WHAT THE TASK ASKS: Work out how many lines in the data below contain "Plant", and state that count with nothing added.

DATASET CONTENT:

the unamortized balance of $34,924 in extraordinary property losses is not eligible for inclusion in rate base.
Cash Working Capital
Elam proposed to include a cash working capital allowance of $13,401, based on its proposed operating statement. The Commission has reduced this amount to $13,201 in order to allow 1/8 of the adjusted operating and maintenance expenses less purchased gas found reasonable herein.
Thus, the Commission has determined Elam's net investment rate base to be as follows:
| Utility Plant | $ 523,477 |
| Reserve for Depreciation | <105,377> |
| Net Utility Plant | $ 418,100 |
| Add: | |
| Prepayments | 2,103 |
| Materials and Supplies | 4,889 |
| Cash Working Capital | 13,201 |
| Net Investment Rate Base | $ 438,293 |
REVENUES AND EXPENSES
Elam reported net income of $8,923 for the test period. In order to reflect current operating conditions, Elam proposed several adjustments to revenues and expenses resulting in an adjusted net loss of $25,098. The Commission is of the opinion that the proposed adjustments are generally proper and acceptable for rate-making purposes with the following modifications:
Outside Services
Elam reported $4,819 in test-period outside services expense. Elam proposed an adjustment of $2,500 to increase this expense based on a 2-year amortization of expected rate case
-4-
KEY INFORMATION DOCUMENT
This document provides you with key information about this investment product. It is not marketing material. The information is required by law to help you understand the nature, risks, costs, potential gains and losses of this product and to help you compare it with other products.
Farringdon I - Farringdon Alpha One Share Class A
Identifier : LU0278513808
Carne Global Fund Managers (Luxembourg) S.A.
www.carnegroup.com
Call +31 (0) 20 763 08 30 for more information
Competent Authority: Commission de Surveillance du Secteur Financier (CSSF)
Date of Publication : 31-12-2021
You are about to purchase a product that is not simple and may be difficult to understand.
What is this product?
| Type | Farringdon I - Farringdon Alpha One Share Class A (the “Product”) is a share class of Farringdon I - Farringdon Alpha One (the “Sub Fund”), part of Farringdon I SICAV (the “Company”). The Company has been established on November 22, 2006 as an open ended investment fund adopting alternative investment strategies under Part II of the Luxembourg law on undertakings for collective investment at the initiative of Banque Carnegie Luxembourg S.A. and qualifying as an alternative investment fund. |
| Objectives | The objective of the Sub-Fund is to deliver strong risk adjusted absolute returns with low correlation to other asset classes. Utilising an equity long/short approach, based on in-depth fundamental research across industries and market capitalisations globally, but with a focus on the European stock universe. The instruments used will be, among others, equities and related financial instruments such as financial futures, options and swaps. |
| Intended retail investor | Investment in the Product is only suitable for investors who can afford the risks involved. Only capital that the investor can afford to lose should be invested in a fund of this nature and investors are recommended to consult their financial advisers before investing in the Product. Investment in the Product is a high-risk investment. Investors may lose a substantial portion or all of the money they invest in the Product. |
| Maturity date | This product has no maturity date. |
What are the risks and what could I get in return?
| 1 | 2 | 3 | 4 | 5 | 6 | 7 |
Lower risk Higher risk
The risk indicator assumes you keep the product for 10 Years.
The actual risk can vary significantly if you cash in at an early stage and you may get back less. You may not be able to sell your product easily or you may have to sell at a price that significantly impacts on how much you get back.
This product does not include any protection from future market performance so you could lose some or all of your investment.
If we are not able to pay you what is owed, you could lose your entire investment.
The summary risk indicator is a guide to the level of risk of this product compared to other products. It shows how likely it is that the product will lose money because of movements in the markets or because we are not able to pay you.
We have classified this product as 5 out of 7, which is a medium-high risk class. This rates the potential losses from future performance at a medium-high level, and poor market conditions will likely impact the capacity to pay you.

FINISHED EXERCISE: 2